Cordes ordnete den Bau seinen Lebens-, Arbeits- und Wirtschaftsverhältnissen unter. Das Haupthaus wird durch eine tiefe, mit Hönnekieseln in Fischgrätmuster gezierte Längsdeele erschlossen. Hinter dem giebelseitig nicht ganz mittig angelegten vierflügeligen Deelentor setzt sich die Asymmetrie in der Nutzungsfläche fort: Rechts ist ein relativ großer Stall angelegt, der auch den Anbau einnimmt. Links dagegen, zur Straße hin, befindet sich ein kleiner Stall. Hinter diesem grenzt Wohnraum an. An der hinteren, zum regenreichen Westen gelegenen Giebelwand, die über zwei Geschosse aus Bruchstein errichtet wurde, befindet sich von der Deele abgetrennt die dunkle Küche. Deren zentrale Funktion im Hause wird durch einen jüngst wieder freigelegten Brunnen betont. Aussparungen in der Rückwand weisen auf einen starken Rauchfang hin.

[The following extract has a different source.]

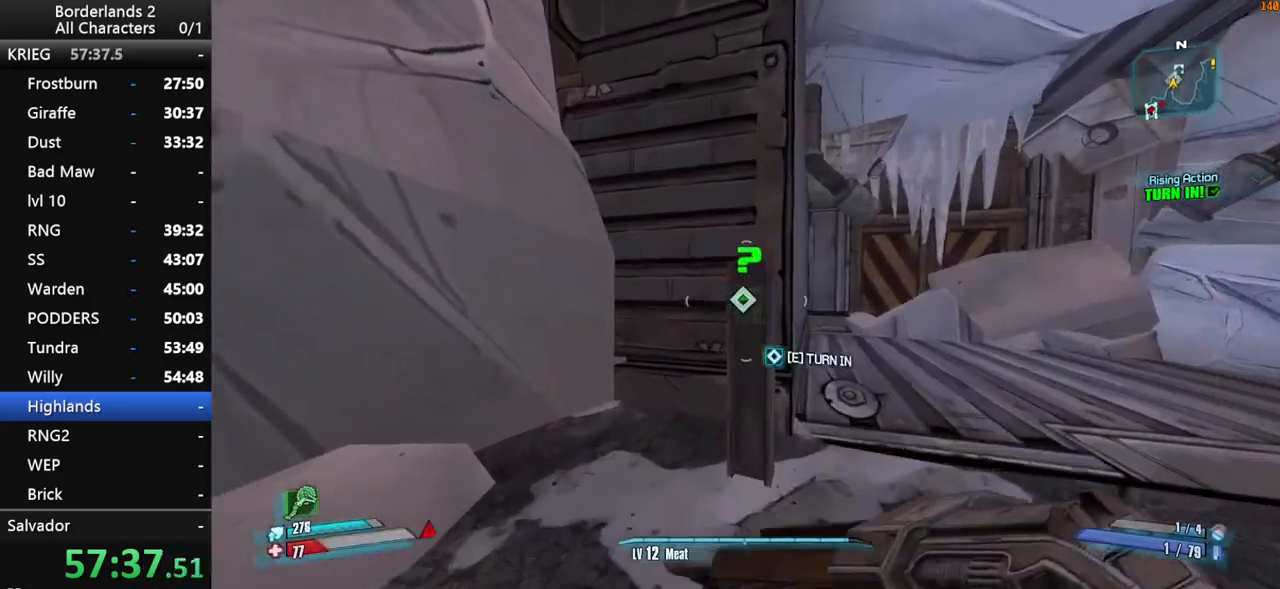
{"keys": [], "mouse": ["left"], "mouse_move": "right", "events": [[16, "e", "up"], [16, "mouse_left", "up"], [16, "w", "up"], [100, "e", "down"], [100, "mouse_left", "down"], [150, "e", "up"], [150, "mouse_left", "up"], [250, "e", "down"], [250, "mouse_left", "down"], [300, "e", "up"], [300, "mouse_left", "up"], [333, "mouse_left", "down"], [383, "e", "down"], [383, "mouse_left", "up"], [433, "mouse_left", "down"], [483, "e", "up"]]}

Der hier jüngst entdeckte Brunnen ist bis unter das Hönneniveau abgeteuft und wird wohl selten trocken gefallen sein. Über zwei Stiegen gelangte man von der Deele aus in das Obergeschoss, das weitgehend dem Wohnen diente. Erntevorräte wurden über dem rechten Stall und im Dachgeschoss gelagert. Von der im vorderen Bereich hoch angelegten Deele aus wurde Erntegut hinaufgestemmt. Das Haus ist im linken und hinteren Teil unterkellert und weist dort gerundete Mauerabschnitte in Bruchstein auf. Sie legen den Verdacht nahe, dass das Gebäude auf bereits vorhandenen Grundmauern errichtet wurde; auch kann man kleine Nischen nicht durch die üblichen Nutzungsbedürfnisse eines Ackerbürgers erklären. Die wenigen Kellerfenster lassen ausreichend Luft und Licht in den Keller. Das ebenfalls denkmalgeschützte Nebengebäude liegt weit von der Straße zurück und ist entsprechend an der hinteren Traufenseite nahezu drei Meter im hinteren Bereich im Erdreich eingelassen. Auch in diesem Gebäude wurde die zum Westen gelegene Giebelseite vollständig aus Bruchstein errichtet. Das ermöglichte dem Bauherren, seine landwirtschaftlichen Tätigkeiten im großen Hofraum hinter einer Mauer geschützt und auf Straßenhöhe auszuführen.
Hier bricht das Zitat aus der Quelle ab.